* **What is being asked**:
Rewrite the lines between the one holding "[Comparing Svelte and" and the one holding "[Advanced typescript for", inclusive, with "useEffect" replaced by "useLayoutEffect" and nothing else changed.

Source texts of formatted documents
__________________________________________________
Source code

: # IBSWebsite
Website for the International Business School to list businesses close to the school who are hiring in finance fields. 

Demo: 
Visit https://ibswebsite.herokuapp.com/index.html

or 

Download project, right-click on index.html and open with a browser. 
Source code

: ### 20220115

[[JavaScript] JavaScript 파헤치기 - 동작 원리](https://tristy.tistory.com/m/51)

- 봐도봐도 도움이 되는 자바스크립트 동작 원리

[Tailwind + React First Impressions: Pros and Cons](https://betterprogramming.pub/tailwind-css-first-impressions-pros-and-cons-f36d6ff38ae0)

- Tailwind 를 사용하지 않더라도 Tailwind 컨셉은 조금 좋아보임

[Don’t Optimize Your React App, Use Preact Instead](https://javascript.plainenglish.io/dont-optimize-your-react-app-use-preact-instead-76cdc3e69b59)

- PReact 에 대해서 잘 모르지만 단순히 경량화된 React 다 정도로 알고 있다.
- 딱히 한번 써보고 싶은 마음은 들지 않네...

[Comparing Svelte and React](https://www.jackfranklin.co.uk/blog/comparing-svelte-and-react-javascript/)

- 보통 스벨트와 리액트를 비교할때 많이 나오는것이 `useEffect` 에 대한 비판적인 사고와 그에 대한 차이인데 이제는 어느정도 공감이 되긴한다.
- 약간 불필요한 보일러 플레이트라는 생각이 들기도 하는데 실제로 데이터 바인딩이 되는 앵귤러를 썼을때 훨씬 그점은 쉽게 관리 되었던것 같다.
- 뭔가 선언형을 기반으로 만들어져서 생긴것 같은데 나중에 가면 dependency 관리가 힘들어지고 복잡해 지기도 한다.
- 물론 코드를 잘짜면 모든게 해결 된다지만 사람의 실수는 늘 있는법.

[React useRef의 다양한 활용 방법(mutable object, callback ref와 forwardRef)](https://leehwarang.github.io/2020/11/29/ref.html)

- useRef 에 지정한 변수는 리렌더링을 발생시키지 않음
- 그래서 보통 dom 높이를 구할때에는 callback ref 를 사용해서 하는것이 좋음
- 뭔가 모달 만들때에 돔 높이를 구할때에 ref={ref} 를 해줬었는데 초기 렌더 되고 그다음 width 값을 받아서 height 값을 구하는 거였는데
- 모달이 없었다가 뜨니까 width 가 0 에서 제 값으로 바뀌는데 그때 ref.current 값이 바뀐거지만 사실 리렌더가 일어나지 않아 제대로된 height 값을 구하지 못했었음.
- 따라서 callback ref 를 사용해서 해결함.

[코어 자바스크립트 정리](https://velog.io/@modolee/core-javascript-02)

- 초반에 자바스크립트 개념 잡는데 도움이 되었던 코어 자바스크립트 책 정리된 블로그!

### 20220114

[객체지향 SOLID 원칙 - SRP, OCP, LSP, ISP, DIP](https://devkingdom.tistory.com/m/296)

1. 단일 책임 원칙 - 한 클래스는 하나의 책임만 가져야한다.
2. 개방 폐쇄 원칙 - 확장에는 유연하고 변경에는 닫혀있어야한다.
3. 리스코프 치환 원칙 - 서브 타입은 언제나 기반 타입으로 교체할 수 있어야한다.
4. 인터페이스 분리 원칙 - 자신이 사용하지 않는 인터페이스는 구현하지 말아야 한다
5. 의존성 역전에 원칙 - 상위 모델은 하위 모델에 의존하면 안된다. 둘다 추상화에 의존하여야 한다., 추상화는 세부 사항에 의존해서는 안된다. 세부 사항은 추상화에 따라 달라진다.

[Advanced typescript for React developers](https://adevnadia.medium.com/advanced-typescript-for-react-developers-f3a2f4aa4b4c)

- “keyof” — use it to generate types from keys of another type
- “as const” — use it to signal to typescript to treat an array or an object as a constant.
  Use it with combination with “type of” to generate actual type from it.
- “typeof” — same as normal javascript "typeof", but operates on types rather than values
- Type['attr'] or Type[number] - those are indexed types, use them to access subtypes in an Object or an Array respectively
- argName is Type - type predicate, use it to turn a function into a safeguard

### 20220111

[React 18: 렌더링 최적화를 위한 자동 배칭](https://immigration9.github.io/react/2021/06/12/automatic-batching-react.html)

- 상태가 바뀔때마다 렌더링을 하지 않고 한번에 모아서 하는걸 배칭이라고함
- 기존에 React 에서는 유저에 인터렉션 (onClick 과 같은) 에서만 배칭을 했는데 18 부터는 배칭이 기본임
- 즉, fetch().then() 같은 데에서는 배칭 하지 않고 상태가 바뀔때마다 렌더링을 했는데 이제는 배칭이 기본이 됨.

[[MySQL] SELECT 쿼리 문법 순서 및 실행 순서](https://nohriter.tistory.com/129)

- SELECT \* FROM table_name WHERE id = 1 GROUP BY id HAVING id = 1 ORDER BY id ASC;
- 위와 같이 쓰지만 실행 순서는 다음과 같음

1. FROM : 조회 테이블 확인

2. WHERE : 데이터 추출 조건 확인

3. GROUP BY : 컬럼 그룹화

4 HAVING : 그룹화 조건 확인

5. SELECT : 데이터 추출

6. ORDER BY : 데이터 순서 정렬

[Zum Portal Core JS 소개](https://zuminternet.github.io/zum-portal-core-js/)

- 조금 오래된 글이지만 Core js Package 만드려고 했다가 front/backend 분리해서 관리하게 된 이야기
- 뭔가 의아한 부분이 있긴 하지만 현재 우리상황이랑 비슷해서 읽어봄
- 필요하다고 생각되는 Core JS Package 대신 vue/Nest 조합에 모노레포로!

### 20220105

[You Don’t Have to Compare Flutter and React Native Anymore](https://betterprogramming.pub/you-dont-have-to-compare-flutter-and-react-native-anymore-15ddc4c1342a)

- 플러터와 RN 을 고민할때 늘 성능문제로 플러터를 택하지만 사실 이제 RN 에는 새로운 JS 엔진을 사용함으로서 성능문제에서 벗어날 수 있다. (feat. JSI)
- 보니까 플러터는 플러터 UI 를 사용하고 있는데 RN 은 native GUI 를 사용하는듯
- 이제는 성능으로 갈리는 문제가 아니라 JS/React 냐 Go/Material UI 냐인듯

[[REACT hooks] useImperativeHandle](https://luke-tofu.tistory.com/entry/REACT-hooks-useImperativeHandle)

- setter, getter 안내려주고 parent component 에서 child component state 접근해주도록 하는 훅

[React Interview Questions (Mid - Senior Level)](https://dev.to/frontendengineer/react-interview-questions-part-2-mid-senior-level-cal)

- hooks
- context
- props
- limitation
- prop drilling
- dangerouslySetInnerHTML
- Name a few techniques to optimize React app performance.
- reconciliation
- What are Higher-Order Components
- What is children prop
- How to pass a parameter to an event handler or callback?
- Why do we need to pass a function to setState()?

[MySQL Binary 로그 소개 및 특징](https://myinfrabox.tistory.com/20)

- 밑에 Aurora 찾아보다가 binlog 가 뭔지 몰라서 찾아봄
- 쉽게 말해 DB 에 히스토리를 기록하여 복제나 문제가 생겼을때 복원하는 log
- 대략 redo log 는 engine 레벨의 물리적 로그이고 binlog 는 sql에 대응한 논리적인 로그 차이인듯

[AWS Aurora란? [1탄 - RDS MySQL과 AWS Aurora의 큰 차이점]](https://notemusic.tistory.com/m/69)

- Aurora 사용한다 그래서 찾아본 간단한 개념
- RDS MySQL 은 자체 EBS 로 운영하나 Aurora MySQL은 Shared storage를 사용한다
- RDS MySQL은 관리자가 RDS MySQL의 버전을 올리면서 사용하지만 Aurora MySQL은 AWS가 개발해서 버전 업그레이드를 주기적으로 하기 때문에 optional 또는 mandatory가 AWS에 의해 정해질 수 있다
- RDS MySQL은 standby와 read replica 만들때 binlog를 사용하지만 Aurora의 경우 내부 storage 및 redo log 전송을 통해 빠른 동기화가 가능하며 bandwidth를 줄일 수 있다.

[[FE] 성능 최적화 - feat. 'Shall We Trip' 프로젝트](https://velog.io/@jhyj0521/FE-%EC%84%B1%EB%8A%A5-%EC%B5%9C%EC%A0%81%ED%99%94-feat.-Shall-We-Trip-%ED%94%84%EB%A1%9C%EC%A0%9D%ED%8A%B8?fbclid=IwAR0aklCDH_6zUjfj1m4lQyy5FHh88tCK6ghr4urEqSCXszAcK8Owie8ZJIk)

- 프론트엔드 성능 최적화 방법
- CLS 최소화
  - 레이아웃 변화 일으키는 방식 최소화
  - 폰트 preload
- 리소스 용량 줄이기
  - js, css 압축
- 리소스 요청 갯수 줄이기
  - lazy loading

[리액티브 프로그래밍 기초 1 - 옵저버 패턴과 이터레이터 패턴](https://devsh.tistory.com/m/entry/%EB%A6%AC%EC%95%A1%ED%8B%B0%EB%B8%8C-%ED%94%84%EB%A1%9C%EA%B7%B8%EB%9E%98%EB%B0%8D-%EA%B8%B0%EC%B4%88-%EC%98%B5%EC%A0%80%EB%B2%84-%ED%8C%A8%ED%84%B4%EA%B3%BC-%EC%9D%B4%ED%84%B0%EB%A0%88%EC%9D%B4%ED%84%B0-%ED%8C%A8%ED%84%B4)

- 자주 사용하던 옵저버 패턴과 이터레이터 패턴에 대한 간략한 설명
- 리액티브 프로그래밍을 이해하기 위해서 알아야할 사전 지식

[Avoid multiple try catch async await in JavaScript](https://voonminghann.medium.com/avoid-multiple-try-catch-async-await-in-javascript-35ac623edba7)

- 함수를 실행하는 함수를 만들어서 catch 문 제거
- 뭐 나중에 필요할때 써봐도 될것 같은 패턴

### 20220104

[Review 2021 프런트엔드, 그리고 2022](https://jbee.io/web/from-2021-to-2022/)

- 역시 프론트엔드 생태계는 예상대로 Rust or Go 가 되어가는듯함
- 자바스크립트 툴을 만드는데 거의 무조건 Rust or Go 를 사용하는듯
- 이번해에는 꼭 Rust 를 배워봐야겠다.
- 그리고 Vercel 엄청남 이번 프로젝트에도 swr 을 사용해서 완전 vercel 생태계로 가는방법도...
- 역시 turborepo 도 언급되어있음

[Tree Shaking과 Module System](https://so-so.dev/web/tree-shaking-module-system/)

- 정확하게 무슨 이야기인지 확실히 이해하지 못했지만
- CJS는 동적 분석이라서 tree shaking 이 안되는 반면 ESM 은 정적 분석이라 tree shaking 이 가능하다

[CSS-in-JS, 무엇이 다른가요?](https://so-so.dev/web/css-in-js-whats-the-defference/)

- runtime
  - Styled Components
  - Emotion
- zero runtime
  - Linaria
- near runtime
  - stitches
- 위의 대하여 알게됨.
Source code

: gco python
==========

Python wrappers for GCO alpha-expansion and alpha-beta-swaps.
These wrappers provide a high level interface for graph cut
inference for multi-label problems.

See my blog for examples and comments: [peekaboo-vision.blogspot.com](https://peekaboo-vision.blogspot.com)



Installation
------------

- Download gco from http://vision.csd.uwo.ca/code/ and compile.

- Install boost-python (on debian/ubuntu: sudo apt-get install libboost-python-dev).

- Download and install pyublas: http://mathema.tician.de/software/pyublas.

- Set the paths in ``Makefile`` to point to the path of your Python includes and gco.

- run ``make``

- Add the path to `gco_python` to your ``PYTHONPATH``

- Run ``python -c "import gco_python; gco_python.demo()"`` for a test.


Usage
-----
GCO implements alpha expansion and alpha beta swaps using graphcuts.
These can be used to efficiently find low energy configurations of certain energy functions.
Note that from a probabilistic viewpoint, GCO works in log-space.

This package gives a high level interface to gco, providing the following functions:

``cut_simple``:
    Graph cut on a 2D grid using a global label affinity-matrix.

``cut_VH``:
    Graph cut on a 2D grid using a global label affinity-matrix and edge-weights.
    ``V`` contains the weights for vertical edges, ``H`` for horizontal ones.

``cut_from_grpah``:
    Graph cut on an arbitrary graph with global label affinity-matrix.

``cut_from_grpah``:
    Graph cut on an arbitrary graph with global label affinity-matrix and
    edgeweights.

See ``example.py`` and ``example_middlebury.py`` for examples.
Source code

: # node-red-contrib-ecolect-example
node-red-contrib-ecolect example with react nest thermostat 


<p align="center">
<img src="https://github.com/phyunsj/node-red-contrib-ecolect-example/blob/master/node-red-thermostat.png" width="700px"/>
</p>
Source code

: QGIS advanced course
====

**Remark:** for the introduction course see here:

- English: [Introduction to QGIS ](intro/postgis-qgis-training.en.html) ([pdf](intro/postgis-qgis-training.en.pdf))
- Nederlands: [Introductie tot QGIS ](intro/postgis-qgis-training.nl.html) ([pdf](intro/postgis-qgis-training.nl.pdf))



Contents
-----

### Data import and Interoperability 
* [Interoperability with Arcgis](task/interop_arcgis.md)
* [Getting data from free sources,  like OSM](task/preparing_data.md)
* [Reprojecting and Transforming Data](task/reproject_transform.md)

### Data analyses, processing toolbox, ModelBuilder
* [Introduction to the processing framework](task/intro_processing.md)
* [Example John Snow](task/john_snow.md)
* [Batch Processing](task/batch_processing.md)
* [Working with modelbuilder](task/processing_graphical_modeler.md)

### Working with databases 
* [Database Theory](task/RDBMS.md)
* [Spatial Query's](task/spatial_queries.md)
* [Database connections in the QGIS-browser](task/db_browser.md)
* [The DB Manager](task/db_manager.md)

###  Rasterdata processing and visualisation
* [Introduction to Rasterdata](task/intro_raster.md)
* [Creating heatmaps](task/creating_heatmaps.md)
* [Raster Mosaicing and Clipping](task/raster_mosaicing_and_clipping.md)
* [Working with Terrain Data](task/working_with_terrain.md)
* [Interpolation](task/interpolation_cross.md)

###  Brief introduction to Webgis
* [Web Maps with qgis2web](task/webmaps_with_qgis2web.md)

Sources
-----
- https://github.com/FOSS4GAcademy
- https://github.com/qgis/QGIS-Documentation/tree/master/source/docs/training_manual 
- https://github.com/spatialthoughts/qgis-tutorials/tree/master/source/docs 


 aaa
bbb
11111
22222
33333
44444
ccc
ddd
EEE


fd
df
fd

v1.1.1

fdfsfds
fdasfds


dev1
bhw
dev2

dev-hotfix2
__________________________________________________
* **Response to the task**:
[Comparing Svelte and React](https://www.jackfranklin.co.uk/blog/comparing-svelte-and-react-javascript/)

- 보통 스벨트와 리액트를 비교할때 많이 나오는것이 `useLayoutEffect` 에 대한 비판적인 사고와 그에 대한 차이인데 이제는 어느정도 공감이 되긴한다.
- 약간 불필요한 보일러 플레이트라는 생각이 들기도 하는데 실제로 데이터 바인딩이 되는 앵귤러를 썼을때 훨씬 그점은 쉽게 관리 되었던것 같다.
- 뭔가 선언형을 기반으로 만들어져서 생긴것 같은데 나중에 가면 dependency 관리가 힘들어지고 복잡해 지기도 한다.
- 물론 코드를 잘짜면 모든게 해결 된다지만 사람의 실수는 늘 있는법.

[React useRef의 다양한 활용 방법(mutable object, callback ref와 forwardRef)](https://leehwarang.github.io/2020/11/29/ref.html)

- useRef 에 지정한 변수는 리렌더링을 발생시키지 않음
- 그래서 보통 dom 높이를 구할때에는 callback ref 를 사용해서 하는것이 좋음
- 뭔가 모달 만들때에 돔 높이를 구할때에 ref={ref} 를 해줬었는데 초기 렌더 되고 그다음 width 값을 받아서 height 값을 구하는 거였는데
- 모달이 없었다가 뜨니까 width 가 0 에서 제 값으로 바뀌는데 그때 ref.current 값이 바뀐거지만 사실 리렌더가 일어나지 않아 제대로된 height 값을 구하지 못했었음.
- 따라서 callback ref 를 사용해서 해결함.

[코어 자바스크립트 정리](https://velog.io/@modolee/core-javascript-02)

- 초반에 자바스크립트 개념 잡는데 도움이 되었던 코어 자바스크립트 책 정리된 블로그!

### 20220114

[객체지향 SOLID 원칙 - SRP, OCP, LSP, ISP, DIP](https://devkingdom.tistory.com/m/296)

1. 단일 책임 원칙 - 한 클래스는 하나의 책임만 가져야한다.
2. 개방 폐쇄 원칙 - 확장에는 유연하고 변경에는 닫혀있어야한다.
3. 리스코프 치환 원칙 - 서브 타입은 언제나 기반 타입으로 교체할 수 있어야한다.
4. 인터페이스 분리 원칙 - 자신이 사용하지 않는 인터페이스는 구현하지 말아야 한다
5. 의존성 역전에 원칙 - 상위 모델은 하위 모델에 의존하면 안된다. 둘다 추상화에 의존하여야 한다., 추상화는 세부 사항에 의존해서는 안된다. 세부 사항은 추상화에 따라 달라진다.

[Advanced typescript for React developers](https://adevnadia.medium.com/advanced-typescript-for-react-developers-f3a2f4aa4b4c)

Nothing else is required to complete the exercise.